[[ Material to process, beginning ]]

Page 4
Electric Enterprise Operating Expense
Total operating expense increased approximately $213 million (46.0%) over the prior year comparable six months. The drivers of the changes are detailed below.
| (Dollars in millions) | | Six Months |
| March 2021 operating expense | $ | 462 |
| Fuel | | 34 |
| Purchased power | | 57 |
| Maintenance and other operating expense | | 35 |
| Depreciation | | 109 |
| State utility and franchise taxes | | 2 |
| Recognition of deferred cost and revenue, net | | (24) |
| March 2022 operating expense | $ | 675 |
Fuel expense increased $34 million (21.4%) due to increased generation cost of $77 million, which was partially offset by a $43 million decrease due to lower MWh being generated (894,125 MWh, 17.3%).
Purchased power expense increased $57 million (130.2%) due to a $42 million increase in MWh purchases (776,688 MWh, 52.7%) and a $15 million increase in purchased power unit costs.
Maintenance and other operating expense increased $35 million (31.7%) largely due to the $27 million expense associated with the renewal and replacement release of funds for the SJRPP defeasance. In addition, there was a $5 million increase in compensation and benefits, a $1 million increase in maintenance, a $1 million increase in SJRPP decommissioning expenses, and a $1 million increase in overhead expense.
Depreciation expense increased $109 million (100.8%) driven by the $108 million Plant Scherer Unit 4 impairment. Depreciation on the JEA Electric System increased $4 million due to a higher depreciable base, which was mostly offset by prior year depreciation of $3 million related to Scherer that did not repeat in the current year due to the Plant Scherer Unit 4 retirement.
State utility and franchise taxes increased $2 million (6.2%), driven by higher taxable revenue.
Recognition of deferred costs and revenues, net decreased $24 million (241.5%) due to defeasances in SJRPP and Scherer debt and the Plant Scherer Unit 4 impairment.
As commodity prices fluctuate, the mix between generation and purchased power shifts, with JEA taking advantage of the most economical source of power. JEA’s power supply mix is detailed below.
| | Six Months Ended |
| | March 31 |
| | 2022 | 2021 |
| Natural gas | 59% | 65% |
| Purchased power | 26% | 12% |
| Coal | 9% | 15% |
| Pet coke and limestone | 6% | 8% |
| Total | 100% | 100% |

[[ Material to process, end ]]

- _Task_:
May I have all of the records repeated exactly?

- _Output_:
Page 4
Electric Enterprise Operating Expense
Total operating expense increased approximately $213 million (46.0%) over the prior year comparable six months. The drivers of the changes are detailed below.
| (Dollars in millions) | | Six Months |
| March 2021 operating expense | $ | 462 |
| Fuel | | 34 |
| Purchased power | | 57 |
| Maintenance and other operating expense | | 35 |
| Depreciation | | 109 |
| State utility and franchise taxes | | 2 |
| Recognition of deferred cost and revenue, net | | (24) |
| March 2022 operating expense | $ | 675 |
Fuel expense increased $34 million (21.4%) due to increased generation cost of $77 million, which was partially offset by a $43 million decrease due to lower MWh being generated (894,125 MWh, 17.3%).
Purchased power expense increased $57 million (130.2%) due to a $42 million increase in MWh purchases (776,688 MWh, 52.7%) and a $15 million increase in purchased power unit costs.
Maintenance and other operating expense increased $35 million (31.7%) largely due to the $27 million expense associated with the renewal and replacement release of funds for the SJRPP defeasance. In addition, there was a $5 million increase in compensation and benefits, a $1 million increase in maintenance, a $1 million increase in SJRPP decommissioning expenses, and a $1 million increase in overhead expense.
Depreciation expense increased $109 million (100.8%) driven by the $108 million Plant Scherer Unit 4 impairment. Depreciation on the JEA Electric System increased $4 million due to a higher depreciable base, which was mostly offset by prior year depreciation of $3 million related to Scherer that did not repeat in the current year due to the Plant Scherer Unit 4 retirement.
State utility and franchise taxes increased $2 million (6.2%), driven by higher taxable revenue.
Recognition of deferred costs and revenues, net decreased $24 million (241.5%) due to defeasances in SJRPP and Scherer debt and the Plant Scherer Unit 4 impairment.
As commodity prices fluctuate, the mix between generation and purchased power shifts, with JEA taking advantage of the most economical source of power. JEA’s power supply mix is detailed below.
| | Six Months Ended |
| | March 31 |
| | 2022 | 2021 |
| Natural gas | 59% | 65% |
| Purchased power | 26% | 12% |
| Coal | 9% | 15% |
| Pet coke and limestone | 6% | 8% |
| Total | 100% | 100% |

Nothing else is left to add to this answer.